Parteivorsitzende am laufenden Band
Um zu dieser pessimistischen Bewertung zu kommen, braucht man einfach nur in die von Trümmern übersäte Gegenwart der einst ruhmreichen, ältesten und von schlimmen Schlägen gebeutelten deutschen Partei zu schauen. Zu Zeiten des legendären Willy Brandt erreichte die SPD nahezu 45 Prozent der Wählerstimmen. Später, mit Helmut Schmidt und Gerhard Schröder im Kanzleramt, lag sie immerhin noch hoch in den 30ern. Heute dümpelt sie (jüngsten Umfragen zufolge) bei 16 oder 17 Prozent herum. Seit 1990 „verbrauchte“ die SPD 16 Parteivorsitzende, davon (die amtierenden zwei nicht mitgezählt) vier in den vergangenen vier Jahren. Das sieht nicht nach Harmonie und geordneter Amtsübergabe aus. Und das war es auch nicht.
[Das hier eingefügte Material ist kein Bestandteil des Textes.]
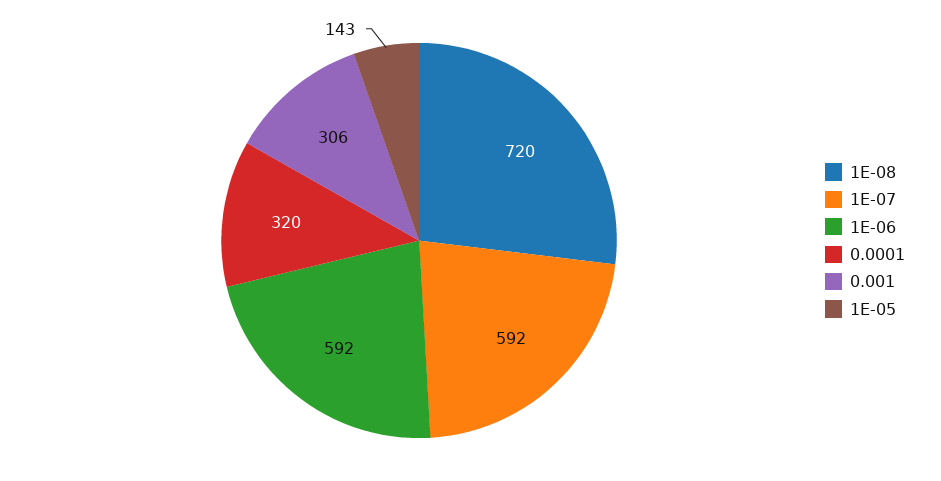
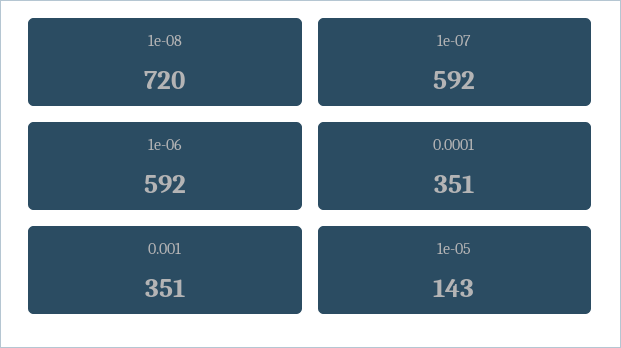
  {
    "1E-08": 720,
    "1E-07": 592,
    "1E-06": 592,
-   "0.0001": 320,
+   "0.0001": 351,
-   "0.001": 306,
+   "0.001": 351,
    "1E-05": 143
  }

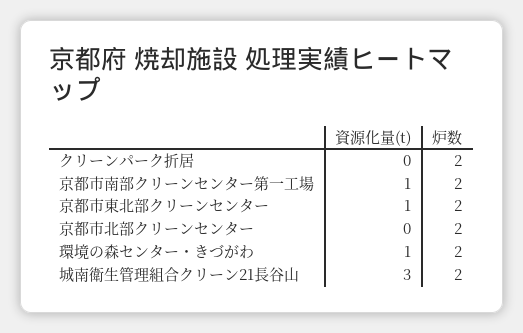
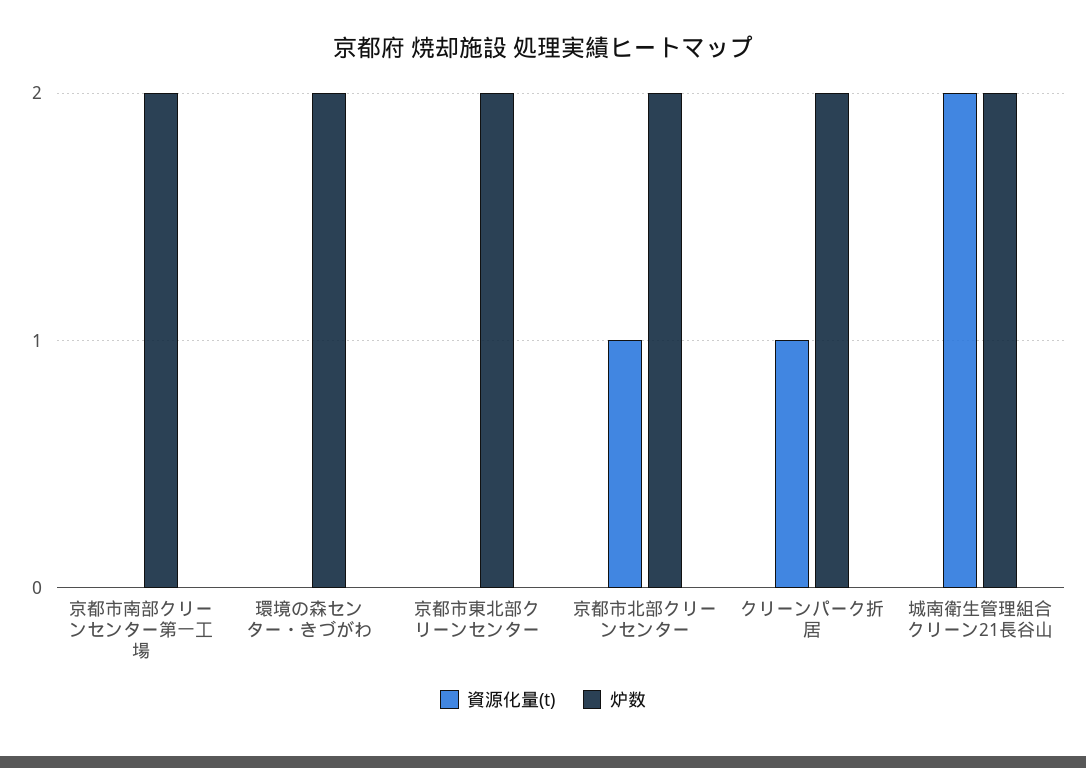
  {
    "資源化量(t)": {
-     "クリーンパーク折居": 0,
+     "クリーンパーク折居": 1,
-     "京都市南部クリーンセンター第一工場": 1,
+     "京都市南部クリーンセンター第一工場": 0,
-     "京都市東北部クリーンセンター": 1,
+     "京都市東北部クリーンセンター": 0,
-     "京都市北部クリーンセンター": 0,
+     "京都市北部クリーンセンター": 1,
-     "環境の森センター・きづがわ": 1,
+     "環境の森センター・きづがわ": 0,
-     "城南衛生管理組合クリーン21長谷山": 3
+     "城南衛生管理組合クリーン21長谷山": 2
    },
    "炉数": {
      "クリーンパーク折居": 2,
      "京都市南部クリーンセンター第一工場": 2,
      "京都市東北部クリーンセンター": 2,
      "京都市北部クリーンセンター": 2,
      "環境の森センター・きづがわ": 2,
      "城南衛生管理組合クリーン21長谷山": 2
    }
  }

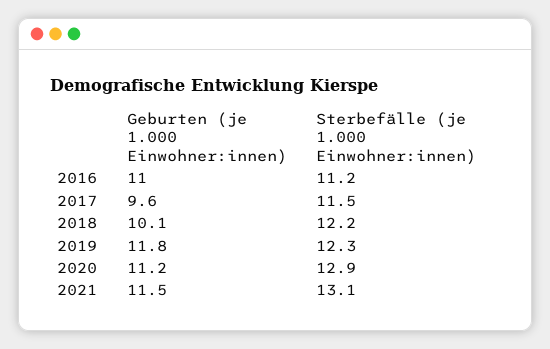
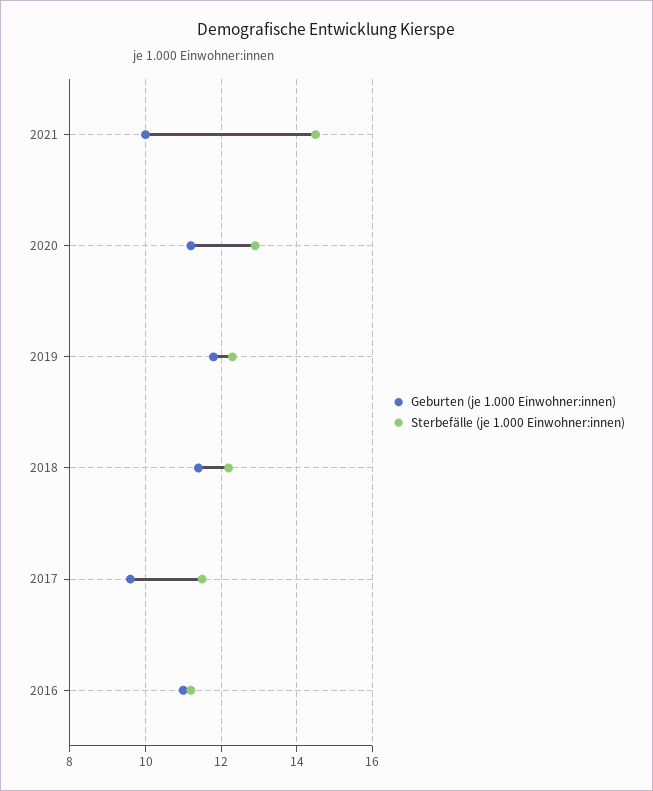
  {
    "Geburten (je 1.000 Einwohner:innen)": {
      "2016": 11,
      "2017": 9.6,
-     "2018": 10.1,
+     "2018": 11.5,
      "2019": 11.8,
      "2020": 11.2,
-     "2021": 11.5
+     "2021": 10
    },
    "Sterbefälle (je 1.000 Einwohner:innen)": {
      "2016": 11.2,
      "2017": 11.5,
      "2018": 12.2,
      "2019": 12.3,
      "2020": 12.9,
-     "2021": 13.1
+     "2021": 14.5
    }
  }

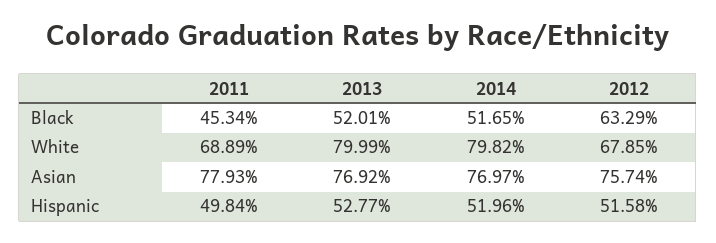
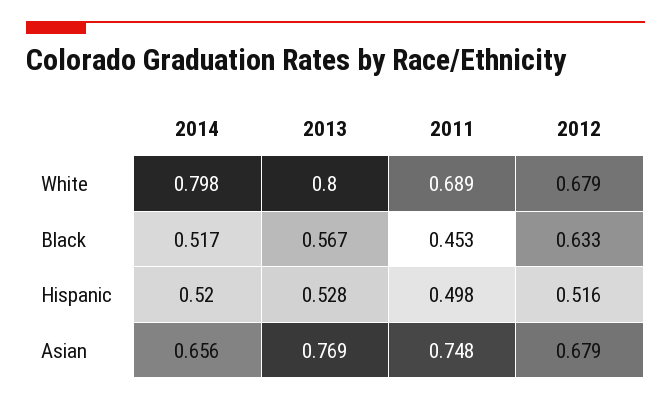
  {
    "2011": {
      "Black": 0.4534,
      "White": 0.6889,
-     "Asian": 0.7793,
+     "Asian": 0.748,
      "Hispanic": 0.4984
    },
    "2013": {
-     "Black": 0.5201,
+     "Black": 0.567,
      "White": 0.7999,
      "Asian": 0.7692,
      "Hispanic": 0.5277
    },
    "2014": {
      "Black": 0.5165,
      "White": 0.7982,
-     "Asian": 0.7697,
+     "Asian": 0.656,
      "Hispanic": 0.5196
    },
    "2012": {
      "Black": 0.6329,
      "White": 0.6785,
-     "Asian": 0.7574,
+     "Asian": 0.679,
      "Hispanic": 0.5158
    }
  }

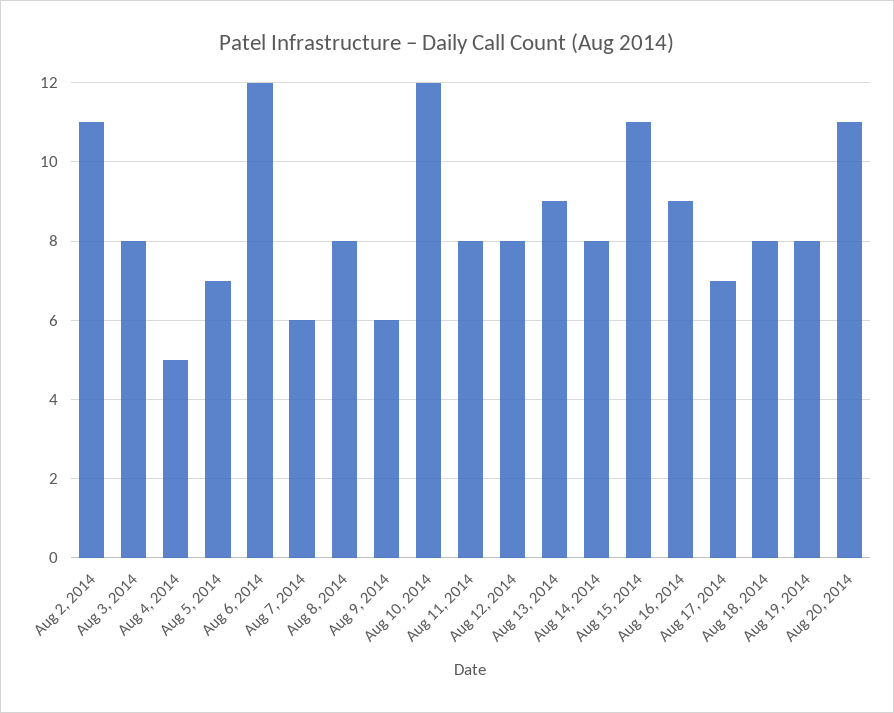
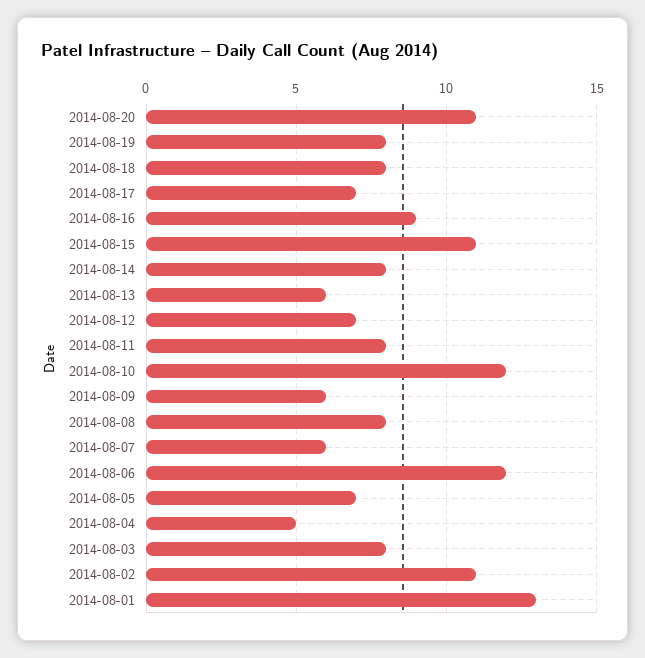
  {
    "Aug 2, 2014": 11,
    "Aug 3, 2014": 8,
    "Aug 4, 2014": 5,
    "Aug 5, 2014": 7,
    "Aug 6, 2014": 12,
    "Aug 7, 2014": 6,
    "Aug 8, 2014": 8,
    "Aug 9, 2014": 6,
    "Aug 10, 2014": 12,
    "Aug 11, 2014": 8,
-   "Aug 12, 2014": 8,
+   "Aug 12, 2014": 7,
-   "Aug 13, 2014": 9,
+   "Aug 13, 2014": 6,
    "Aug 14, 2014": 8,
    "Aug 15, 2014": 11,
    "Aug 16, 2014": 9,
    "Aug 17, 2014": 7,
    "Aug 18, 2014": 8,
    "Aug 19, 2014": 8,
-   "Aug 20, 2014": 11
+   "Aug 20, 2014": 11,
+   "2014-08-01": 13
  }

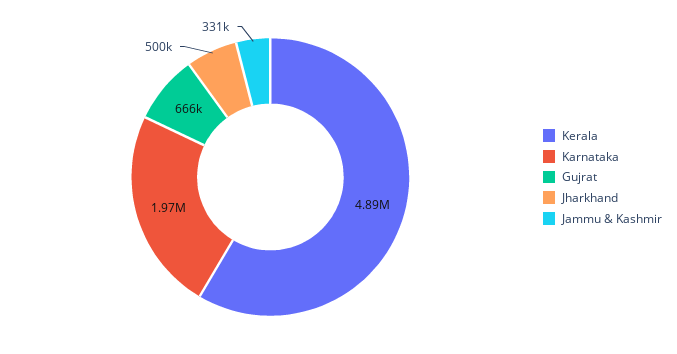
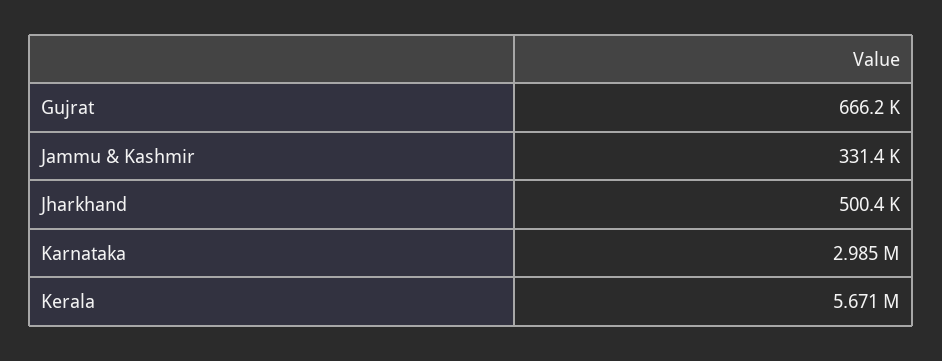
  {
-   "Kerala": 4890000,
+   "Kerala": 5671000,
-   "Karnataka": 1970000,
+   "Karnataka": 2985000,
    "Gujrat": 666200,
    "Jharkhand": 500400,
    "Jammu & Kashmir": 331400
  }

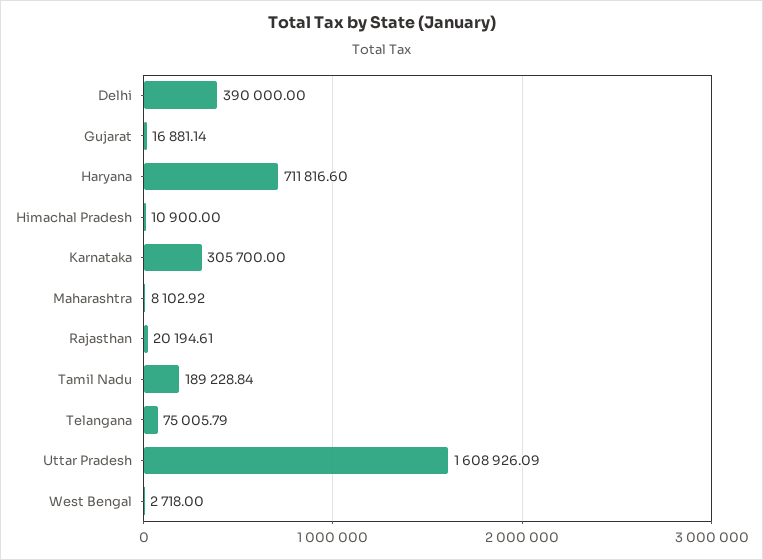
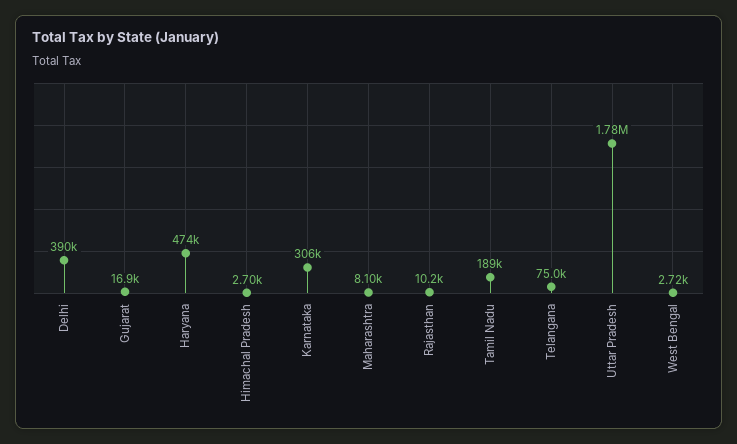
  {
    "Delhi": 390000,
    "Gujarat": 16881.14,
-   "Haryana": 711816.6,
+   "Haryana": 474000,
-   "Himachal Pradesh": 10900,
+   "Himachal Pradesh": 2700,
    "Karnataka": 305700,
    "Maharashtra": 8102.92,
-   "Rajasthan": 20194.61,
+   "Rajasthan": 10200,
    "Tamil Nadu": 189228.84,
    "Telangana": 75005.79,
-   "Uttar Pradesh": 1608926.09,
+   "Uttar Pradesh": 1780000,
    "West Bengal": 2718
  }

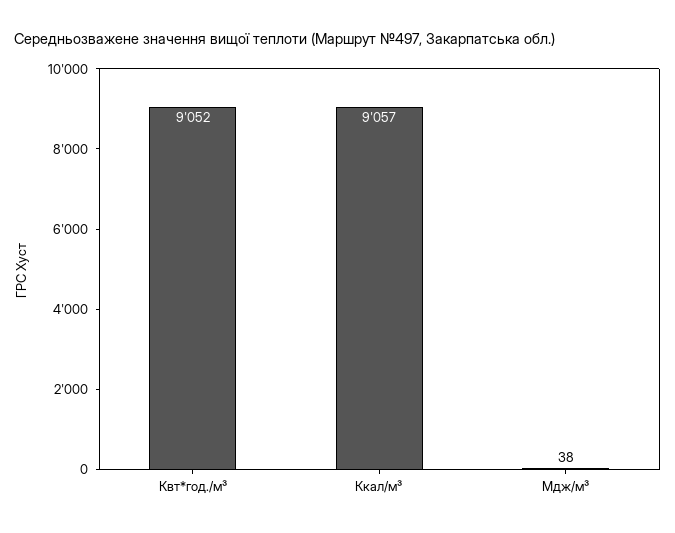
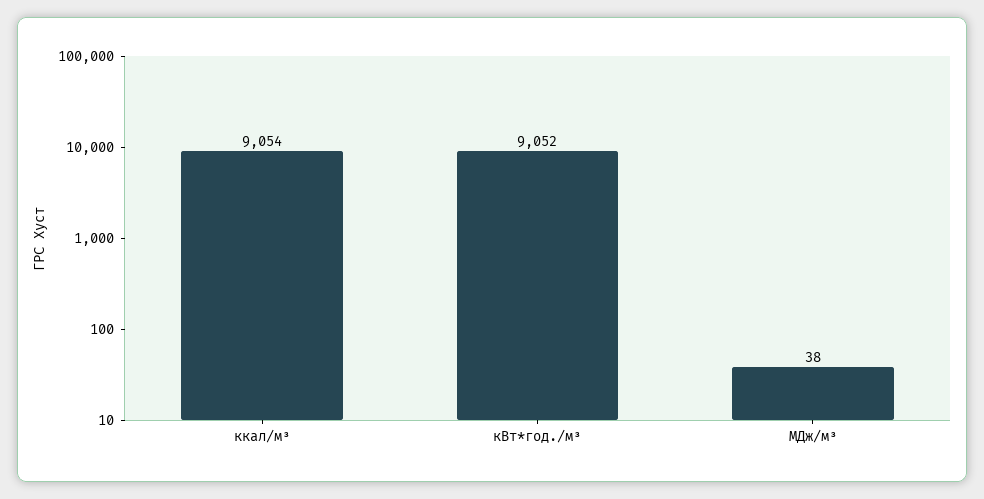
  {
    "Квт*год./м³": 9052,
-   "Ккал/м³": 9057,
+   "Ккал/м³": 9054,
    "Мдж/м³": 38
  }

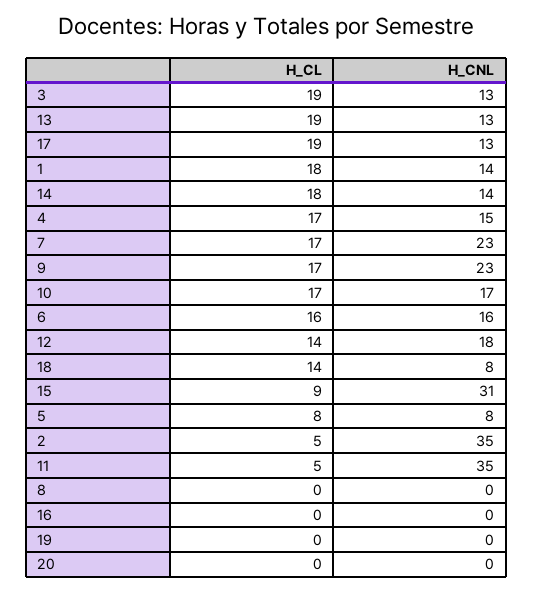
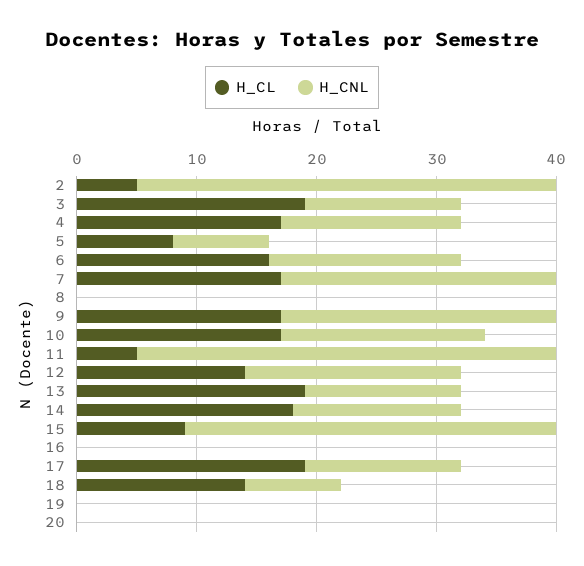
  {
    "H_CL": {
      "3": 19,
      "13": 19,
      "17": 19,
-     "1": 18,
      "14": 18,
      "4": 17,
      "7": 17,
      "9": 17,
      "10": 17,
      "6": 16,
      "12": 14,
      "18": 14,
      "15": 9,
      "5": 8,
      "2": 5,
      "11": 5,
      "8": 0,
      "16": 0,
      "19": 0,
      "20": 0
    },
    "H_CNL": {
      "3": 13,
      "13": 13,
      "17": 13,
-     "1": 14,
      "14": 14,
      "4": 15,
      "7": 23,
      "9": 23,
      "10": 17,
      "6": 16,
      "12": 18,
      "18": 8,
      "15": 31,
      "5": 8,
      "2": 35,
      "11": 35,
      "8": 0,
      "16": 0,
      "19": 0,
      "20": 0
    }
  }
Gehen wir jetzt mal etwas mehr als ein halbes Jahr zurück. Damals waren die (ob des schier unaufhaltsamen Niedergangs) ratlosen Parteistrategen auf die grandiose Idee gekommen, die Mitgliederschaft über die gewünschte Parteispitze entscheiden zu lassen. Und zwar erstens über eine so genannte Doppelspitze (mithin eine Frau und ein Mann) und zweitens auf dem Weg über ein Ausschlussverfahren. Mit auf dem Laufsteg: Olaf Scholz und Klara Geywitz. Obwohl als Favoriten gehandelt, fiel dieses Duo krachend durch. Nicht zuletzt wegen einer starken Truppe von Parteilinken, geführt vom (noch) Vorsitzenden der Jungsozialisten, Kevin Kühnert, der nächstes Jahr in Berlin für den Bundestag kandidieren wird. Statt Scholz/Geywitz hiess das Siegerpaar Esken/Walter-Borjans – zwei erklärte Gegner der im Prinzip von Pragmatismus und Ausgleich betriebenen Scholz-Politik.
Linke Mehrheit? Wo denn?
Man habe, sagen jetzt SPD-Chef und -Chefin, in den vergangenen Monaten zu einem vertrauensvollen Miteinander zusammengefunden. Wirklich? Wie passt denn dazu, dass zwei Tage vor der Kanzlerkandidaten-Kür sowohl Esken als auch Walter-Borjans in Twitter-Botschaften die Bereitschaft der SPD bekundeten, im kommenden Jahr einen Wahlkampf mit dem Ziel einer „linken Mehrheit“ führen zu wollen? Und zwar mit einer Spitzenfigur namens Scholz! Einem Mann mithin, der mit der Linken bisher nie etwas am Hut hatte, und dessen Nachfolger beim jüngsten (für die SPD erfolgreichen) Hamburger Senatswahlkampf demonstrativ die Nähe zu der Partei mied. Und dann der Traum von einer „linken Mehrheit“ bei solchen Umfragewerten: SPD circa 15, Linke 7 Prozent. Macht zusammen: rund 22 Prozent. Wobei die Sozialdemokraten in der Rangfolge sogar weiterhin hinter den Grünen rangieren. „Linke Mehrheit?“ Davon zu träumen, ist schon mutig. Daran zu glauben, übermütig.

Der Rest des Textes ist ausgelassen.